The National Alliance to End Homelessness applauds the reductions in veteran homelessness announced this week by the U.S. Department of Veterans Affairs (VA) and the U.S. Department of Housing and Urban Development (HUD). The data shows that homelessness among veterans fell 7.5 percent between 2023 and 2024, including a 10.7 percent decrease in unsheltered homelessness among veterans.

This reduction is part of a successful long-term federal strategy that has cut veteran homelessness by 55.6 percent since 2010, representing the greatest success story in the effort to end homelessness in America.

Alliance leaders expressed hope that national and local policymakers will apply the lessons learned with veterans to the more than 650,000 other people – youth, families with children, single individuals and older adults – who experience homelessness every day in America.

“The secret to this decrease is not a mystery,” said Ann Oliva, CEO of the National Alliance to End Homelessness. “Ending homelessness comes down to three things: using person-centered and evidence-based policy and program design, providing key resources at a scale necessary to get the job done, and showing the leadership and public will to keep a long-term commitment to our goals. Our leaders have honored that commitment to veterans; it is now time for them to honor it for the rest of the nation.”

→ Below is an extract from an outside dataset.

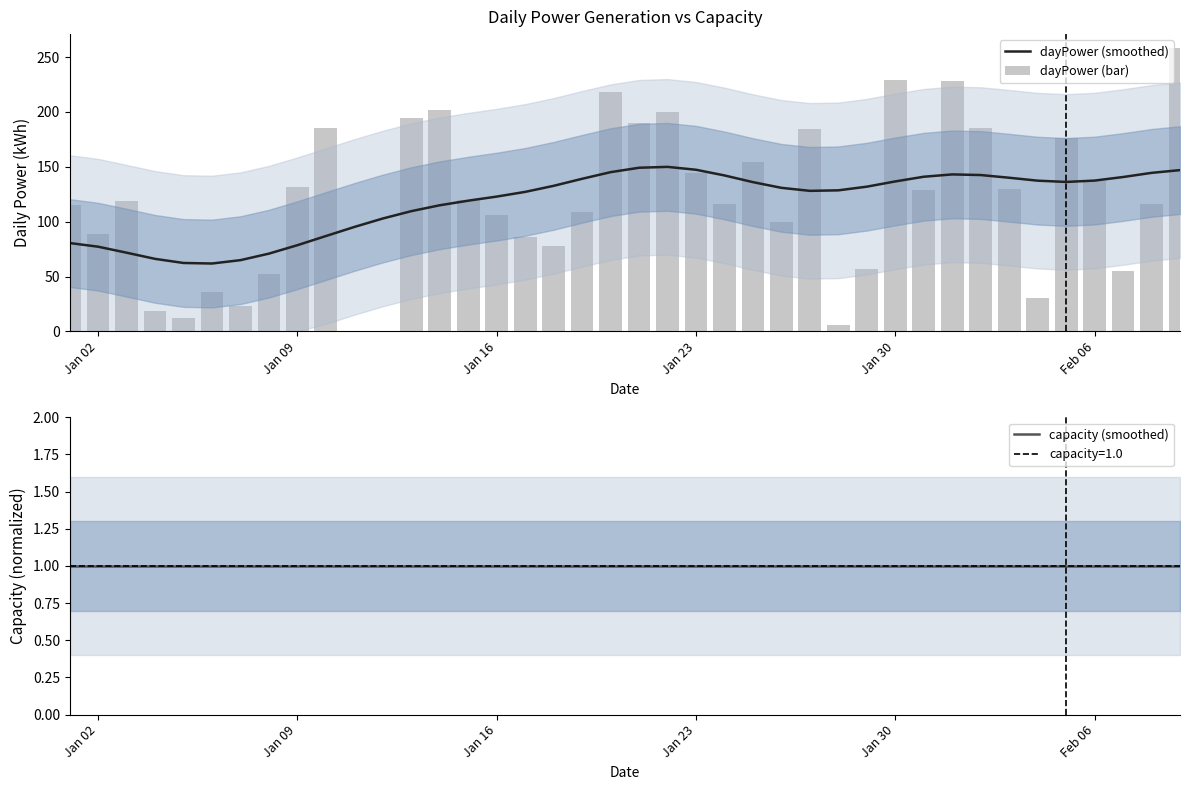

What is the lowest value of the dayPower (smoothed) series?

61.8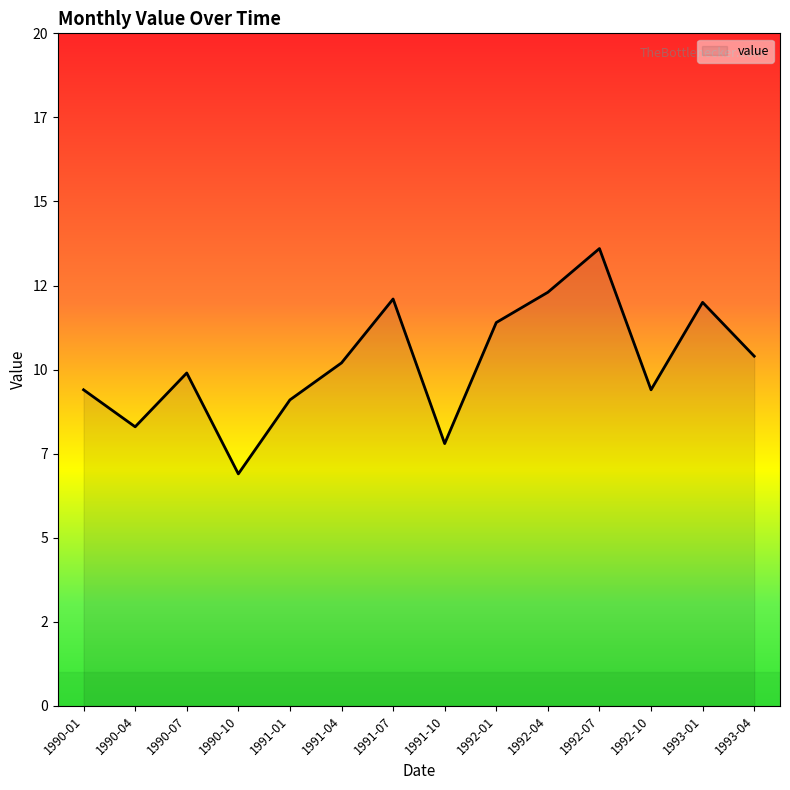

At which category does the chart reach its minimum across all series?

1990-10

The announcement comes as communities across the country are grappling with a severe housing affordability crisis and rising levels of homelessness that disproportionately impact marginalized people. It also coincides with an increasing appetite among state and local leaders for carceral approaches to homelessness. Oliva warned that these tactics are both outdated and proven to fail.

“Our nation is not reducing veteran homelessness through arrests, forced treatment, or any of the other harmful tactics that are on the rise. We are doing it by rapidly connecting veterans to housing and then providing them with the voluntary, wraparound services that they want,” she said. “We have a solution that works. Our leaders should scale these strategies up to address the needs of all people experiencing homelessness in addition to veterans.”

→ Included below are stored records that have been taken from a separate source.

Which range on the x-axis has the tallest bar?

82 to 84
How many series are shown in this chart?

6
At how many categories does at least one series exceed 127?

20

Recent opinion polling conducted by Morning Consult on behalf of the National Alliance to End Homelessness showed that 72 percent of respondents support using federal dollars to take the same successful approach that has worked with the veteran population for the entire homeless population.

As the nation prepares for transitions in the Executive and Legislative branches of government, the Alliance called on leaders to remain faithful to the investments that are successfully rehousing the nation’s veterans, and to commit to expanding that priority to all people experiencing homelessness in the United States.